When music makes a scene - Characterizing music in multimedia contexts via user scene descriptions

Publication TypeJournal Article
Year of Publication2013
AuthorsLiem, CCS, Larson, MA, Hanjalic, A
JournalInternational Journal of Multimedia Information Retrieval
Keywordsannotation, cross-modal connotation, Crowdsourcing, music information retrieval, narrative structure, user studies

Music frequently occurs as an important reinforcing and meaning-creating element in multimodal human experiences. This way, cross-modal connotative associations are established, which are actively exploited in professional multimedia productions. A lay user who wants to use music in a similar way may have a result in mind, but may lack the right musical vocabulary to express the corresponding information need. However, if the connotative associations between music and visual narrative are strong enough, characterizations of music in terms of a narrative multimedia context can be envisioned. In this article, we present the outcomes of a user study considering this problem. Through a survey for which respondents were recruited via crowdsourcing methods, we solicited descriptions of cinematic situations for which fragments of royalty-free production music would be suitable soundtracks.

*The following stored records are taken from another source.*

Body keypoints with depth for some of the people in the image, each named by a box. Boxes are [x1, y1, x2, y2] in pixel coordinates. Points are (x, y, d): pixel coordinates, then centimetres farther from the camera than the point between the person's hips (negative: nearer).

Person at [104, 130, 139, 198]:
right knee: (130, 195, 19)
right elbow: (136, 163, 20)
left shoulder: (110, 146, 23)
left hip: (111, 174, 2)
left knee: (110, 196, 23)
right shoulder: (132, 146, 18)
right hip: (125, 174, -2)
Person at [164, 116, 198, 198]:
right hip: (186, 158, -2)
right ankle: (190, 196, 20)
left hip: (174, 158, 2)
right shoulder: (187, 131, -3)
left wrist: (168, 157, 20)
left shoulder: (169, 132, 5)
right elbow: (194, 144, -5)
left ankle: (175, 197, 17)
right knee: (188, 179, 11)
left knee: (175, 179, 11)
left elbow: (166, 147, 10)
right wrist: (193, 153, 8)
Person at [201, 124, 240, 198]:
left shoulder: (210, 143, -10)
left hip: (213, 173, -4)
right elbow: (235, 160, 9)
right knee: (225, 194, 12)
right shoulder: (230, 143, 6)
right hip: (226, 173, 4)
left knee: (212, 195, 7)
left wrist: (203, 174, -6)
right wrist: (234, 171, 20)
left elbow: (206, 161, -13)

As we will show, these descriptions can reliably be recognized by other respondents as belonging to the music fragments that triggered them. We do not fix any description vocabulary beforehand, but rather give respondents a lot of freedom to express their associations. From these free descriptions, common narrative elements emerge that can be generalized in terms of event structure. The insights gained this way can be used to inform new conceptual foundations for supervised methods, and to provide new perspectives on meaningful and multimedia context-aware querying, retrieval and analysis.